A Mecklenburg jury deliberated about six and a half hours Friday without deciding whether Andre Hampton should be sentenced to death or life in prison without parole for beating his 23-month-old son to death in November 2008.
The jurors have now deliberated about 8 hours over two days. They’ll resume deliberations Monday.
Assistant District Attorney Bill Stetzer had urged jurors during his closing arguments to put Hampton on death row.
The prosecutor told jurors that Ellijah Burger had suffered a “slow agonizing death.”
He said Hampton, 27, must pay for what he did.
“If he’s old enough to have children to murder, he’s old enough to face the consequences for what he has done,” the prosecutor said. “What happened was not inappropriate discipline. This was child abuse. It was torture. It was murder.
“Today he cries out to you,” Stetzer said of Ellijah. “He cries out for justice.”
Hampton was convicted last week of first-degree murder and felony child abuse.
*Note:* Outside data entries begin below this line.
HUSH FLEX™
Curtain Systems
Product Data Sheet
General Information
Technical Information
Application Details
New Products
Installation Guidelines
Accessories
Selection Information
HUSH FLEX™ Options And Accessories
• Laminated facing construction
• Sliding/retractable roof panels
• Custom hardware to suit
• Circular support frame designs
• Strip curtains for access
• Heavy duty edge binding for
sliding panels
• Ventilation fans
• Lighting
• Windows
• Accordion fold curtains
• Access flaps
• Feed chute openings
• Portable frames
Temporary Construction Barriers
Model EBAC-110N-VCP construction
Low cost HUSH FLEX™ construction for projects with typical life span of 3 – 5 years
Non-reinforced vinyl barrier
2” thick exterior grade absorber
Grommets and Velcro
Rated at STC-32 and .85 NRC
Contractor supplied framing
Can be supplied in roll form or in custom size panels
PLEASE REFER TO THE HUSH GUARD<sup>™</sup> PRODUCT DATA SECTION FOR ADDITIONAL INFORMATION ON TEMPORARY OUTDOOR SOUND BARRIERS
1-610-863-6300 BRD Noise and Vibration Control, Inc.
Jurors will resume their deliberations Friday.
Defense lawyer Norman Butler asked jurors to spare Hampton’s life.
“Is his life not worth something,” Butler asked. “I’m pleading for you not to kill Andre Hampton.
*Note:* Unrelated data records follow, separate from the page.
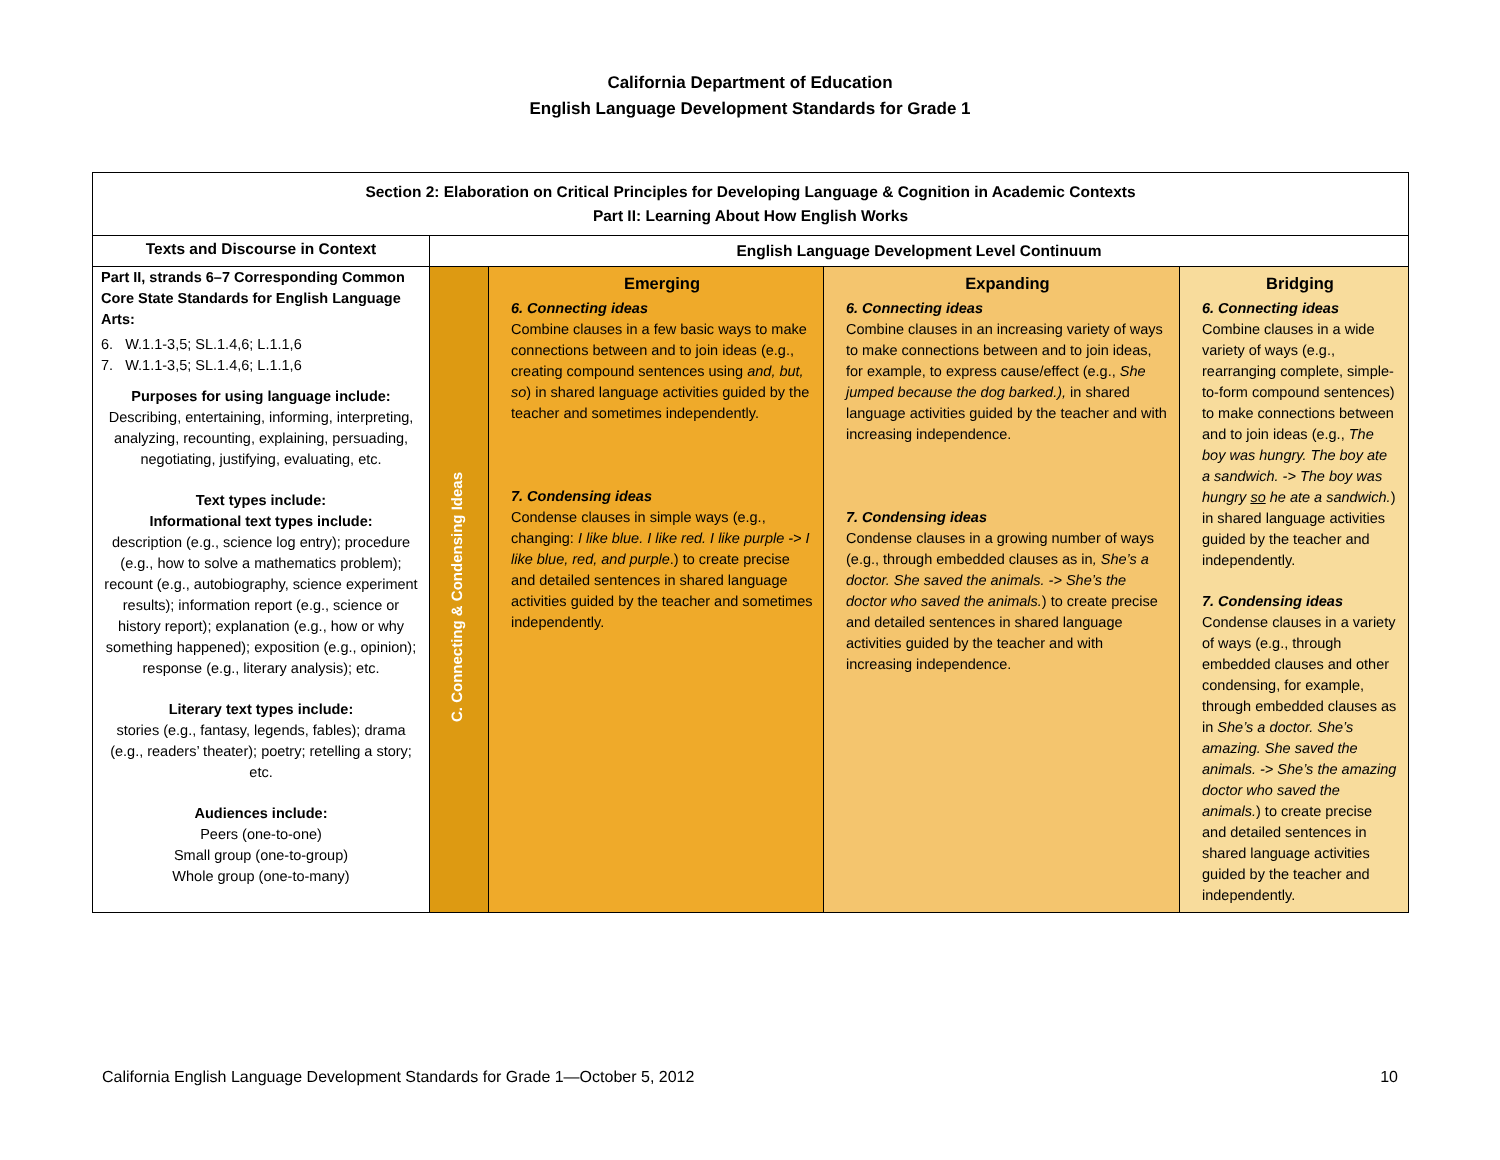California Department of Education
English Language Development Standards for Grade 1
| Section 2: Elaboration on Critical Principles for Developing Language & Cognition in Academic Contexts Part II: Learning About How English Works | | | | |
| Texts and Discourse in Context | English Language Development Level Continuum | | | |
| Part II, strands 6–7 Corresponding Common Core State Standards for English Language Arts: 6. W.1.1-3,5; SL.1.4,6; L.1.1,6 7. W.1.1-3,5; SL.1.4,6; L.1.1,6 Purposes for using language include: Describing, entertaining, informing, interpreting, analyzing, recounting, explaining, persuading, negotiating, justifying, evaluating, etc. Text types include: Informational text types include: description (e.g., science log entry); procedure (e.g., how to solve a mathematics problem); recount (e.g., autobiography, science experiment results); information report (e.g., science or history report); explanation (e.g., how or why something happened); exposition (e.g., opinion); response (e.g., literary analysis); etc. Literary text types include: stories (e.g., fantasy, legends, fables); drama (e.g., readers’ theater); poetry; retelling a story; etc. Audiences include: Peers (one-to-one) Small group (one-to-group) Whole group (one-to-many) | C. Connecting & Condensing Ideas | Emerging 6. Connecting ideas Combine clauses in a few basic ways to make connections between and to join ideas (e.g., creating compound sentences using and, but, so ) in shared language activities guided by the teacher and sometimes independently. 7. Condensing ideas Condense clauses in simple ways (e.g., changing: I like blue. I like red. I like purple -> I like blue, red, and purple .) to create precise and detailed sentences in shared language activities guided by the teacher and sometimes independently. | Expanding 6. Connecting ideas Combine clauses in an increasing variety of ways to make connections between and to join ideas, for example, to express cause/effect (e.g., She jumped because the dog barked.), in shared language activities guided by the teacher and with increasing independence. 7. Condensing ideas Condense clauses in a growing number of ways (e.g., through embedded clauses as in , She’s a doctor. She saved the animals. -> She’s the doctor who saved the animals. ) to create precise and detailed sentences in shared language activities guided by the teacher and with increasing independence. | Bridging 6. Connecting ideas Combine clauses in a wide variety of ways (e.g., rearranging complete, simple-to-form compound sentences) to make connections between and to join ideas (e.g., The boy was hungry. The boy ate a sandwich. -> The boy was hungry so he ate a sandwich. ) in shared language activities guided by the teacher and independently. 7. Condensing ideas Condense clauses in a variety of ways (e.g., through embedded clauses and other condensing, for example, through embedded clauses as in She’s a doctor. She’s amazing. She saved the animals. -> She’s the amazing doctor who saved the animals. ) to create precise and detailed sentences in shared language activities guided by the teacher and independently. |
California English Language Development Standards for Grade 1—October 5, 2012 10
“Today you have an opportunity to save a life... . What good is killing him?”
Ellijah was beaten inside a motel room at a complex then called AARCS Residence Suites on South Tryon Street, where his family had been living.
Hampton confessed during a videotaped interview to beating Ellijah with a toothbrush, a hairbrush and a belt. His son, he told the homicide detective, wouldn’t eat his soup.
Hampton testified during the murder trial and told jurors that he loved his son and didn’t intend to kill him. His son’s birth, he said, was “like a dream come true.”
Ellijah’s mother, Lashinna Burger, told jurors Wednesday that she has forgiven Hampton.
Defense attorneys have also presented evidence that Hampton suffered from chronic depression and an anxiety disorder and was under stress trying to provide for his family. They’ve called witnesses to testify about the beatings Hampton received while growing up from the men in his mother’s life.
But during his closing arguments Thursday, Stetzer told jurors that Hampton deserves no tears. “There’s only one victim in this case,” he said. “That’s Ellijah.”
Stetzer asked what Hampton had given Ellijah. “He gave Ellijah a place in the earth to be buried,” the prosecutor said.
“Ellijah did not have a lawyer. He didn’t have a judge and a jury. He just had an execution …,” Stetzer told the jurors. “If this case is not deserving of the harshest penalty, none is.
“Put this man on Death Row. That’s what this crime warrants.”
Butler told jurors that there was no question that Hampton was guilty of first-degree murder.
But he asked: “If you were to kill Mr. Hampton, what good would that do? Is that going to bring cute little Ellijah back? Absolutely nothing... . It’s not going to change a thing.”
Butler told jurors their job was not to seek vengeance but to seek justice. He said if Hampton is sentenced to life in prison, he’ll never get out.
“He’s a baby killer,” the defense lawyer said. “He will be punished every day for the rest of his life if you give him life. He will be reminded every day of what he did. He will never, ever get out.”
Butler reminded the jurors that Ellijah’s mother had forgiven Hampton.
“Lashinna Burger lived a mother’s nightmare,” he said. “No mother wants to bury a child… . This case is all about forgiveness.”
The family, Butler suggested, his been through enough pain.
“Are you going to make them bury somebody again? They’ve already buried Ellijah... . Don’t put them through that misery.”